» TASK DETAILS: Print every line of the material below verbatim, leaving out the pictures.

» PROVIDED RECORDS:

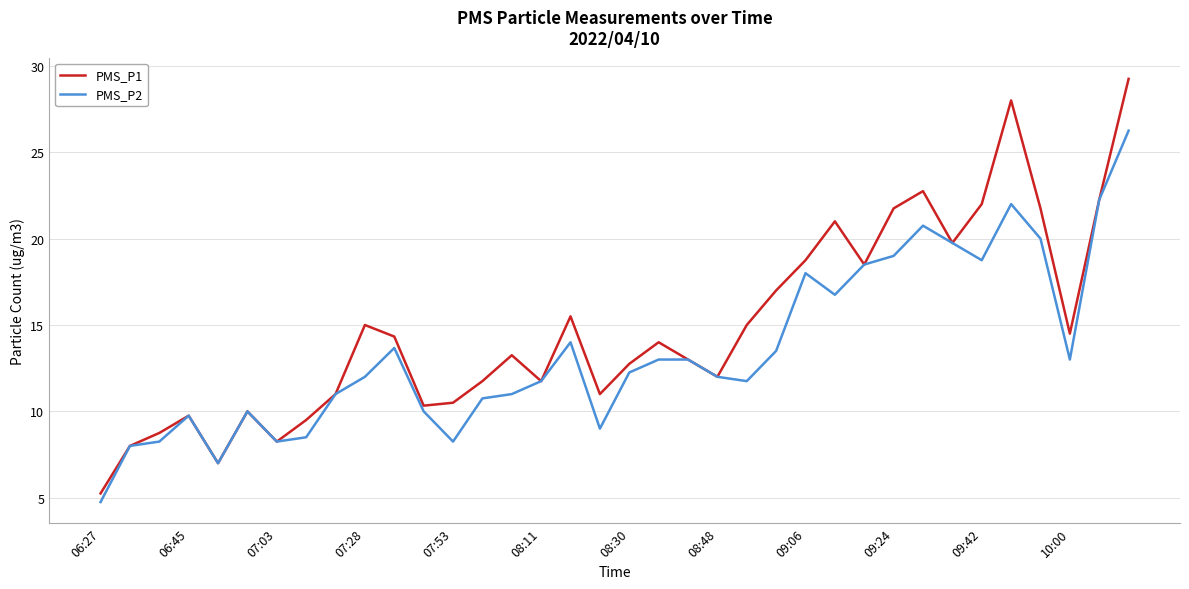

What is the lowest value of the PMS_P2 series?

4.8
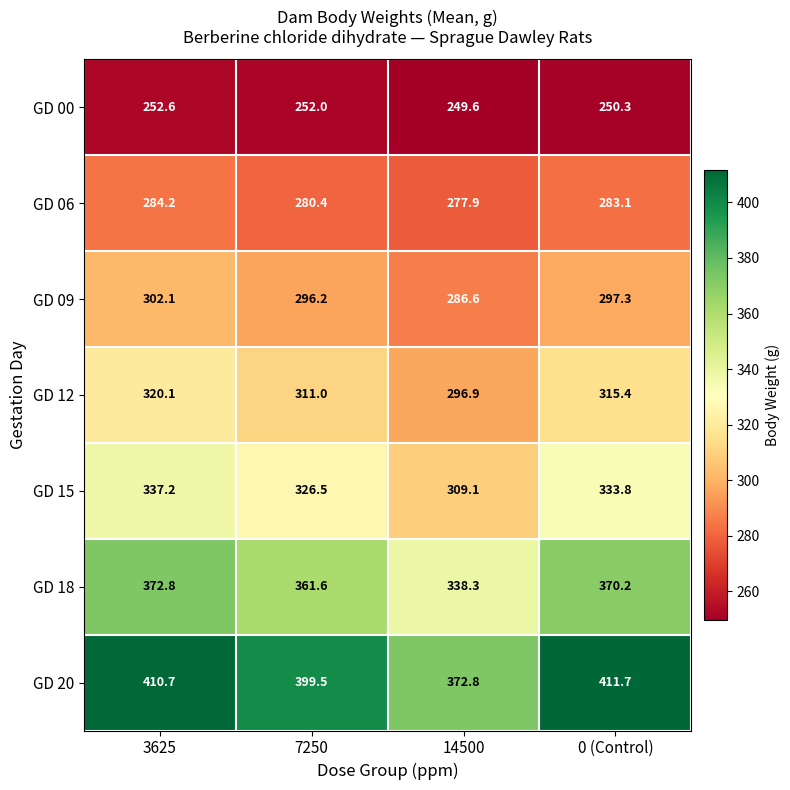

Count the number of data series in this chart.

7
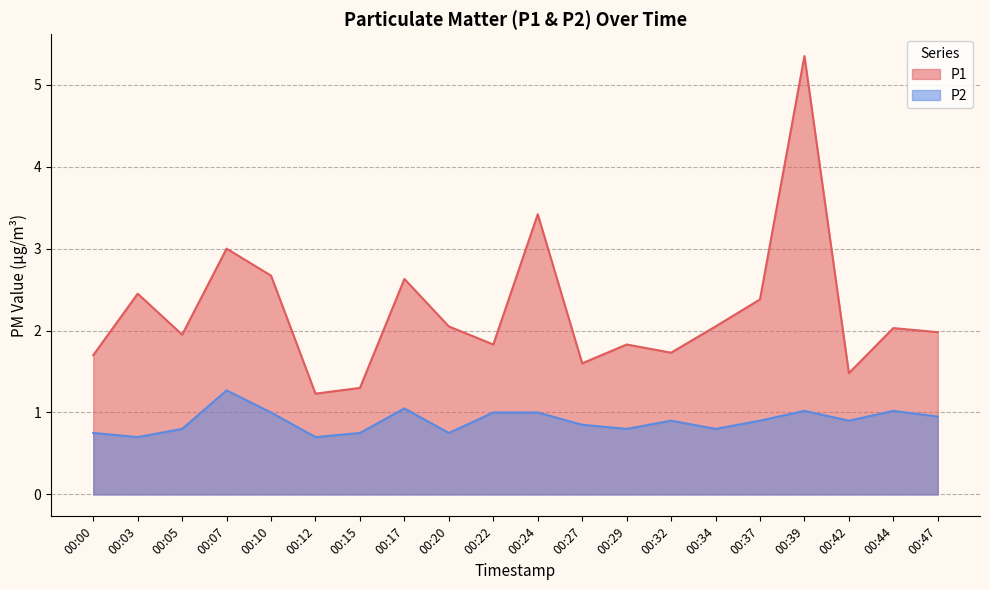

Is it true that P1 equals 1.8 at 00:29?

True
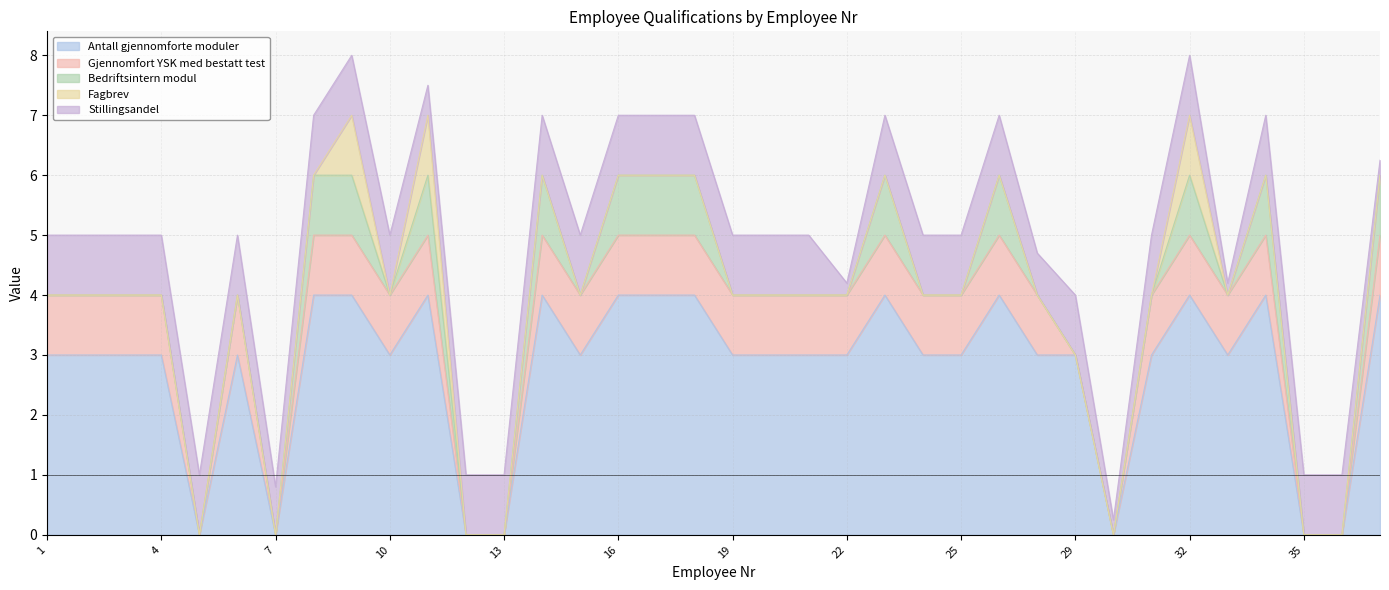

True or false: Stillingsandel has more than 1 points higher than both neighbors.

False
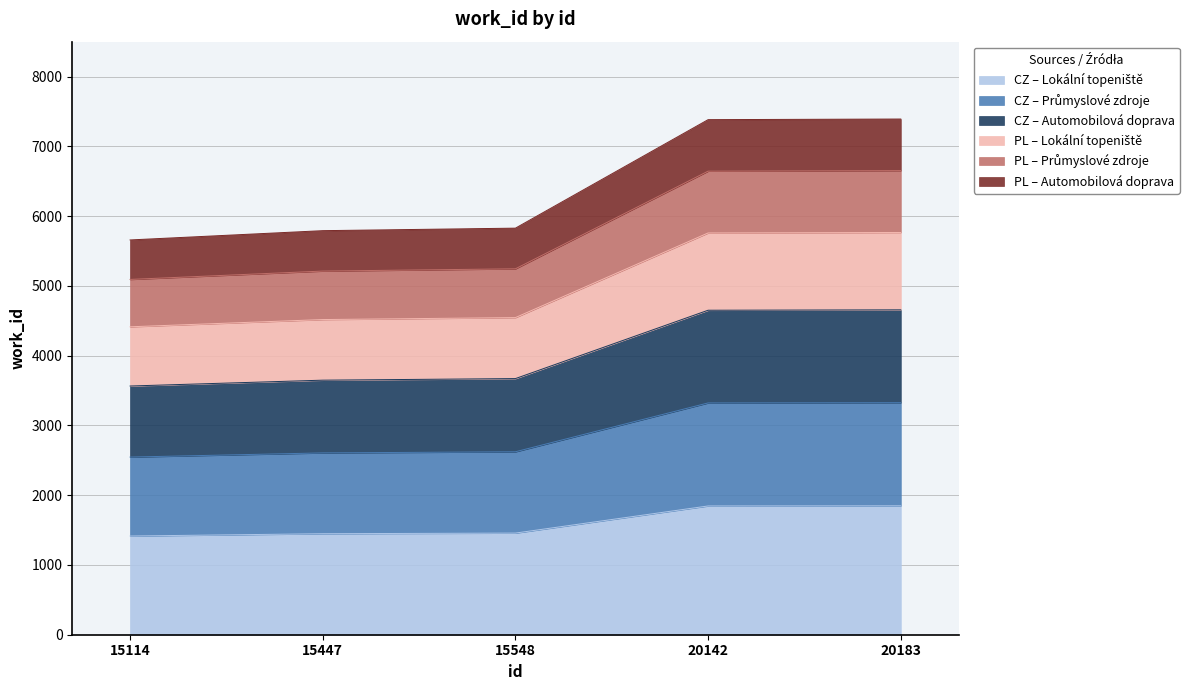

The chart shows a value of 7391.0 at 20183. True or false?

True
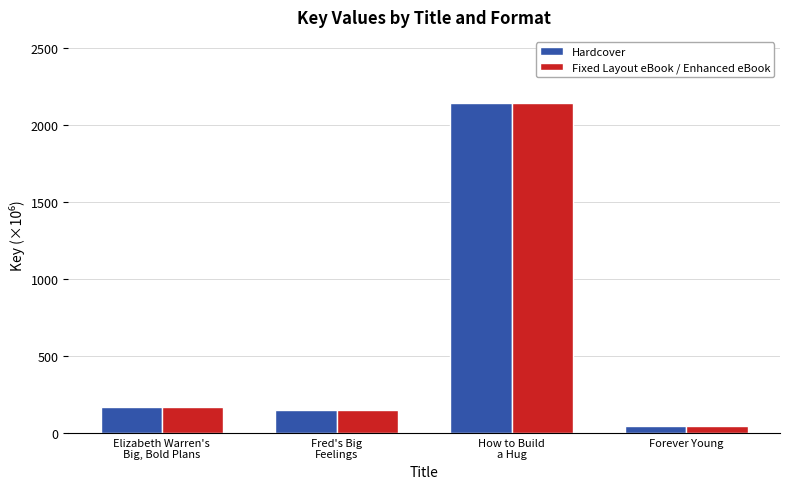

What is the maximum value shown in the chart?

2141.0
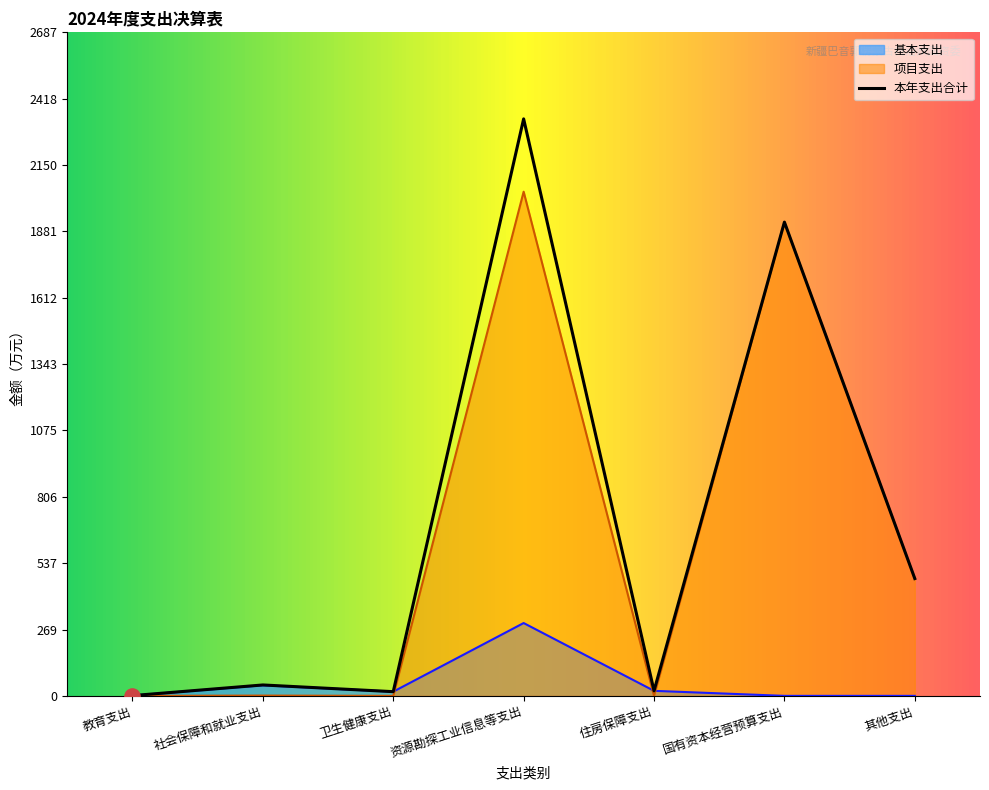

At how many categories does at least one series exceed 1820?

2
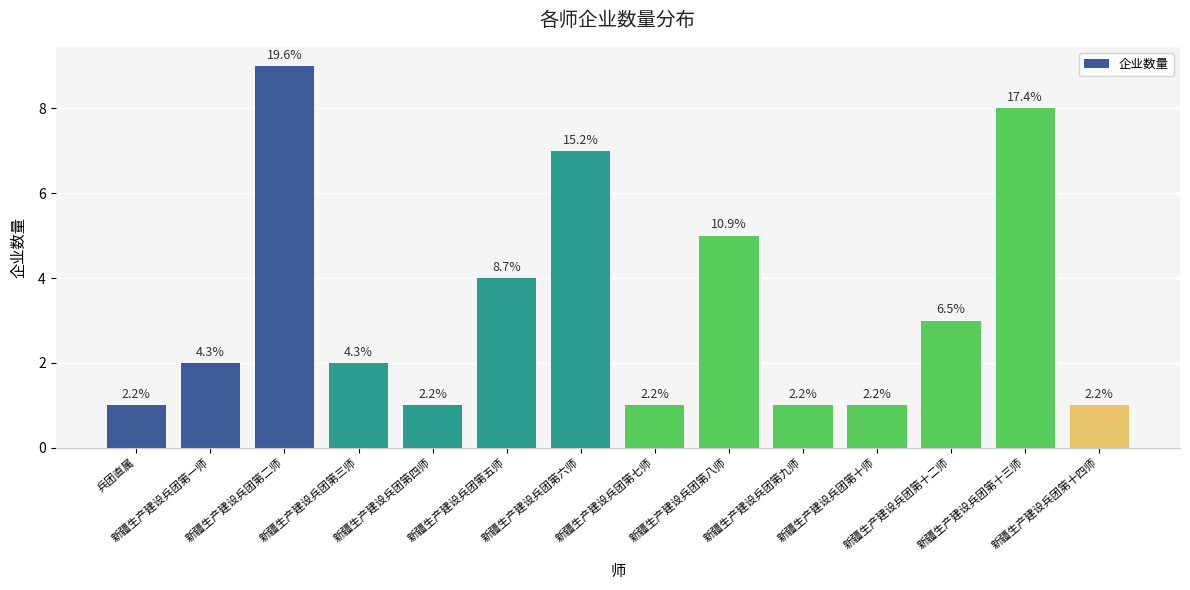

Reading left to right, transcribe all the data shown in this chart.

1	2	9	2	1	4	7	1	5	1	1	3	8	1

» PROBLEM SOLUTION:
What is the lowest value of the PMS_P2 series?

4.8

Count the number of data series in this chart.

7

Is it true that P1 equals 1.8 at 00:29?

True

True or false: Stillingsandel has more than 1 points higher than both neighbors.

False

The chart shows a value of 7391.0 at 20183. True or false?

True

What is the maximum value shown in the chart?

2141.0

At how many categories does at least one series exceed 1820?

2

Reading left to right, transcribe all the data shown in this chart.

1	2	9	2	1	4	7	1	5	1	1	3	8	1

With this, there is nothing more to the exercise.